Department of Neurology, Drammen Hospital, Vestre Viken Hospital Trust, P.O. Box 800, 3004 Drammen, Norway; Institute of Clinical Medicine, Faculty of Medicine, University of Oslo, P.O. Box 1171, Blindern 0318, Oslo, Norway.
Department of Habilitation, Innlandet Hospital Trust, Anders Sandvigs v. 17, 2629 Lillehammer, Norway; Department of Psychology, University of Oslo, P.O. Box 1094, Blindern 0317, Oslo, Norway.
Brain Dev. 2020 Aug;42(7):484-495. doi: 10.1016/j.braindev.2020.03.008. Epub 2020 Apr 23.
Rett syndrome (RTT) is a neurodevelopmental disorder mainly caused by mutations in MECP2. The diagnostic criteria of RTT are clinical; mutations in MECP2 are neither diagnostic nor necessary, and a mutation in another gene does not exclude RTT. We attempted to correlate genotype and phenotype to see if there are significant clinical associations.
All available females diagnosed with RTT in Norway were invited to the study. Parents were interviewed, the girl or woman with RTT examined and medical records reviewed.

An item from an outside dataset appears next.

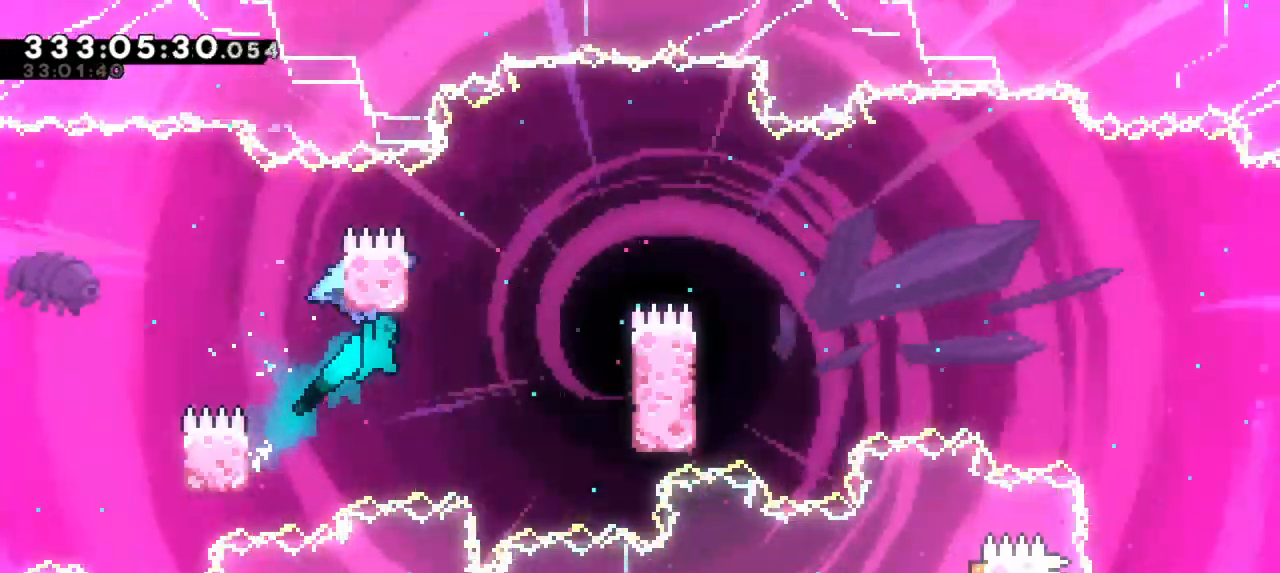
{"keys": ["grab", "right"], "events": [[166, "jump2", "up"]]}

All diagnoses were revisited according to the current diagnostic criteria and exome-based sequencing analyses were performed in individuals without an identified causative mutation. Participants were categorized according to genotypes and RTT diagnosis. Individuals with RTT with and without mutations in MECP2 were compared.

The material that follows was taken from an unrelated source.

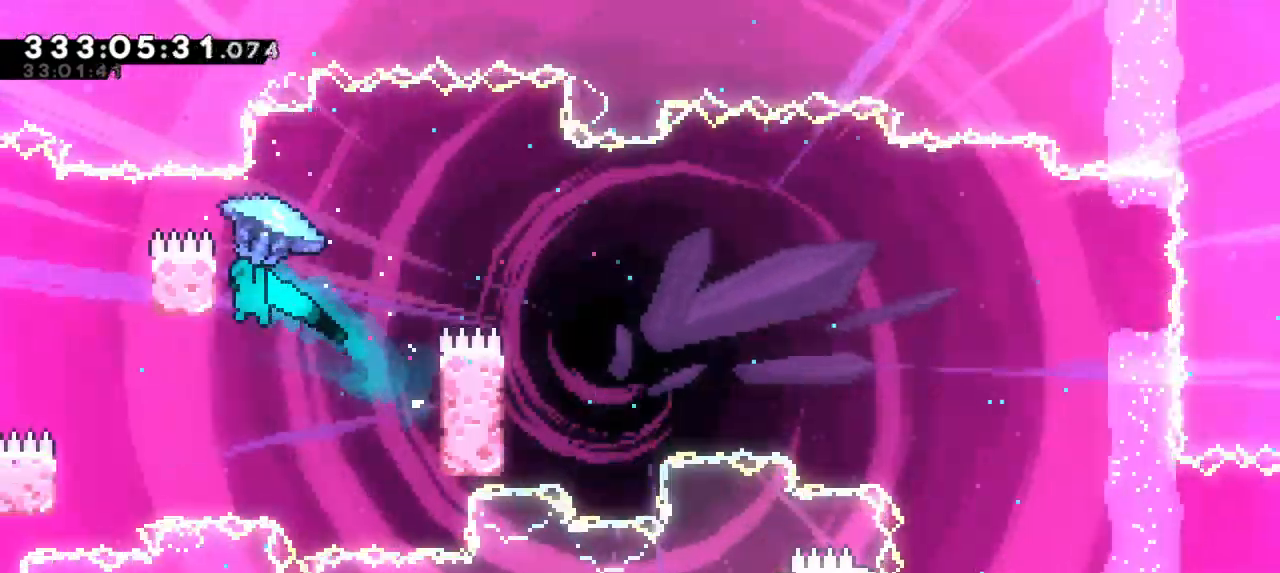
{"keys": ["grab", "right"], "events": [[83, "left", "up"], [133, "jump2", "down"], [133, "right", "down"], [400, "jump2", "up"]]}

Ninety-one individuals were included. A presumed causative mutation was identified in 86 individuals, of these, mutations in MECP2 in 77 individuals and mutations in SMC1A, SYNGAP1, SCN1A, CDKL5, FOXG1 or chromosome 13q in nine. Seventy-two individuals fulfilled the diagnostic criteria for classic and 12 for atypical RTT. Significant differences in early development, loss of hand use and language, intense eye gaze and the presence of early onset epilepsy were revealed in individuals with RTT according to their MECP2 genotypic status.
Using the current diagnostic criteria, genetic and clinical variation in RTT is considerable. Significant differences between individuals with RTT with and without MECP2 mutations indicate that MECP2 is a major determinant for the clinical phenotype in individuals with RTT.
雷特综合征(RTT)是一种主要由 MECP2 基因突变引起的神经发育障碍。RTT 的诊断标准是临床标准;MECP2 基因突变既不是诊断标准,也不是必要条件,另一个基因的突变也不能排除 RTT。我们试图将基因型与表型相关联,以观察是否存在显著的临床关联。
挪威所有被诊断为 RTT 的女性均被邀请参加该研究。对其父母进行访谈,对患有 RTT 的女孩或女性进行检查,并查阅病历。根据当前的诊断标准重新检查所有诊断,并对未发现致病突变的个体进行外显子组测序分析。根据基因型和 RTT 诊断对参与者进行分类。比较 MECP2 基因突变和无突变的 RTT 患者。
共纳入 91 例患者。86 例患者中发现了一种假定的致病突变,其中 77 例为 MECP2 基因突变,9 例为 SMC1A、SYNGAP1、SCN1A、CDKL5、FOXG1 或 13q 染色体突变。72 例符合经典 RTT 诊断标准,12 例符合非典型 RTT 诊断标准。根据 MECP2 基因型状态,具有 RTT 的个体在早期发育、丧失手功能和语言能力、强烈的眼神注视以及早期发作性癫痫方面存在显著差异。
使用当前的诊断标准,RTT 的遗传和临床变异性相当大。具有和不具有 MECP2 基因突变的 RTT 个体之间的显著差异表明,MECP2 是 RTT 个体临床表型的主要决定因素。